Indeed you can't remove anything from this photo without spoiling it
Maybe a slight amount more by way of explanation?
he was the best photographer of the 20th century.
I suppose HCB was the photographers photographer.
Interesting quote I just stumbled upon:
In 2001, in a letter to Peter Galassi, chief curator of the photography department at MoMA, Cartier-Bresson wrote: “If it had not been for the challenge of the work of Walker Evans, I don’t think I would have remained a Fotographer.”
Reminds me of this other quote: "An artist is someone who tries to answer the questions raised by the works of other artists."

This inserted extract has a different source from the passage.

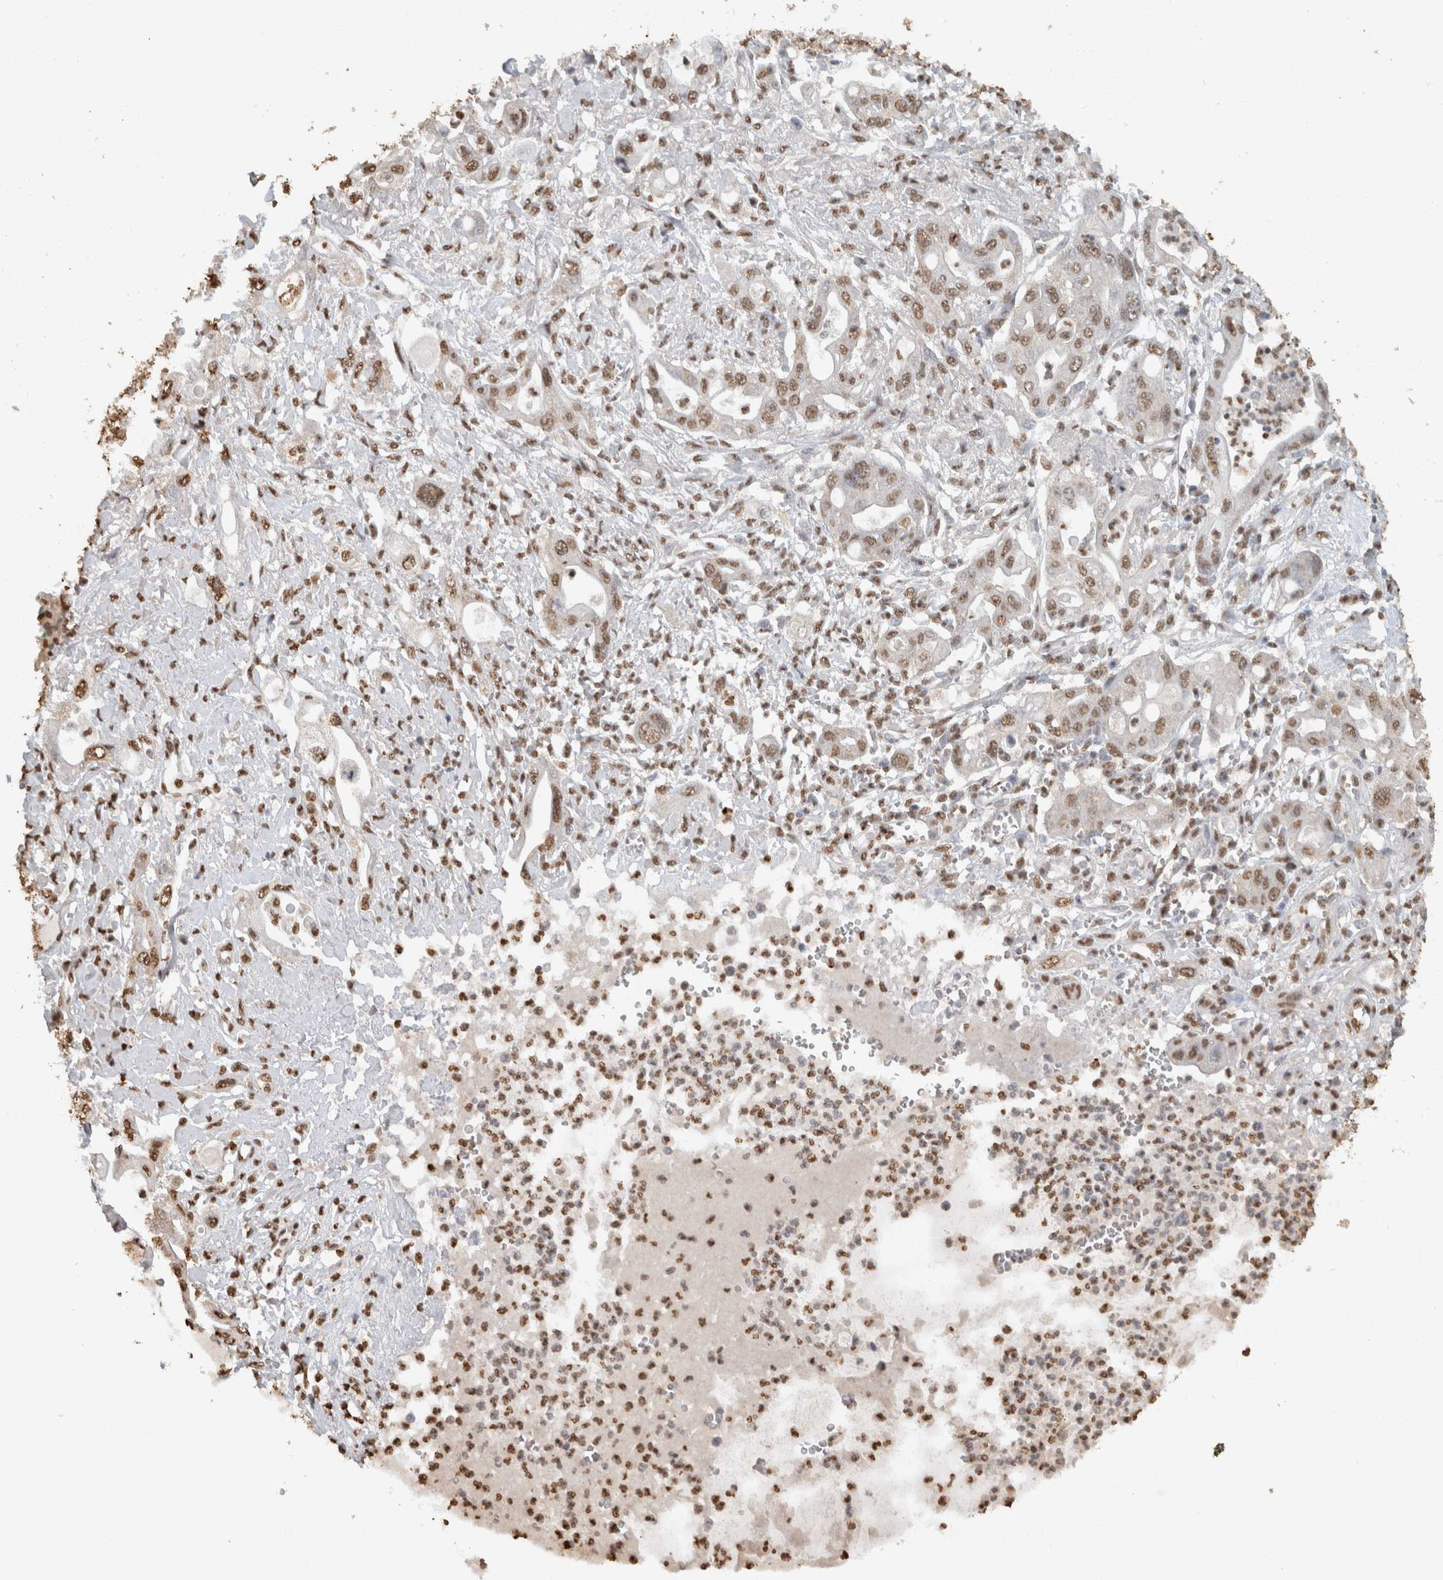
{"staining": {"intensity": "weak", "quantity": ">75%", "location": "nuclear"}, "tissue": "pancreatic cancer", "cell_type": "Tumor cells", "image_type": "cancer", "snomed": [{"axis": "morphology", "description": "Adenocarcinoma, NOS"}, {"axis": "topography", "description": "Pancreas"}], "caption": "Immunohistochemistry (IHC) (DAB (3,3'-diaminobenzidine)) staining of pancreatic cancer (adenocarcinoma) displays weak nuclear protein staining in approximately >75% of tumor cells. (brown staining indicates protein expression, while blue staining denotes nuclei).", "gene": "HAND2", "patient": {"sex": "male", "age": 68}}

Interesting also because one wouldn't immediately think of associating these two photographers, even if, as this article states (complete text here), “Evans and Cartier-Bresson have one essential thing in common, something almost immediately recognized in New York (but ignored in Paris): they became artists by reinventing photography.”

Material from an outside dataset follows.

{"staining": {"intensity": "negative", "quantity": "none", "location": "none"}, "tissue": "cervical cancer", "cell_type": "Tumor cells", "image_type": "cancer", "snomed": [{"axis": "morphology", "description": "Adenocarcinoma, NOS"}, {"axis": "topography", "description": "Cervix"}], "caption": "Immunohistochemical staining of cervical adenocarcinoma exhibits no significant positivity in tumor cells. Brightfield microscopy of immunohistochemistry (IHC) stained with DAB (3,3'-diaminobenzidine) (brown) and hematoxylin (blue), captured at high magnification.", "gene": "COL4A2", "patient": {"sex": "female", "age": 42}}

I realize I've always underestimated the impact of the travels Cartier-Bresson made in the US in 1946 and 1947, and how they might have contributed to shape his vision of the world—perhaps more pessimistic than what I thought.
As if himself has imposed a European "flair" on them.
I don't know what that means.
That it was most about himself than America
Ask Gilles Mora, I am also kind of puzzledHow is that discernible in the photographs themselves?
To put it in another way: how is this photograph more about Henri Cartier-Bresson than it is about Black people celebrating Easter in Harlem?